• [Page images and extracted text]:

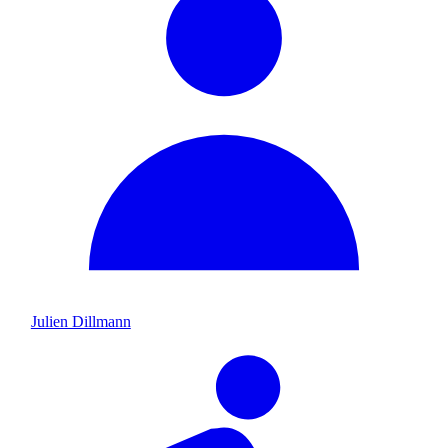
Julien Dillmann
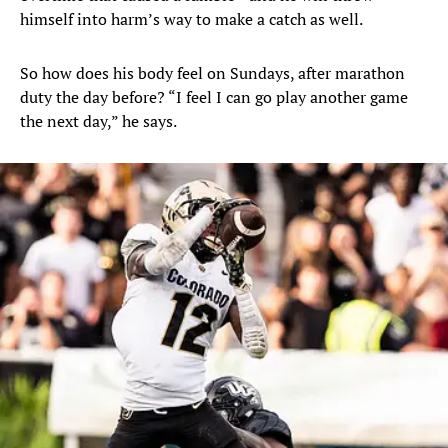
himself into harm’s way to make a catch as well.
So how does his body feel on Sundays, after marathon
duty the day before? “I feel I can go play another game
the next day,” he says.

• [INSTRUCTION]:
Please print each of the records word for word, keeping the pictures out.

• [WRITTEN REPLY]:
Julien Dillmann
himself into harm’s way to make a catch as well.
So how does his body feel on Sundays, after marathon
duty the day before? “I feel I can go play another game
the next day,” he says.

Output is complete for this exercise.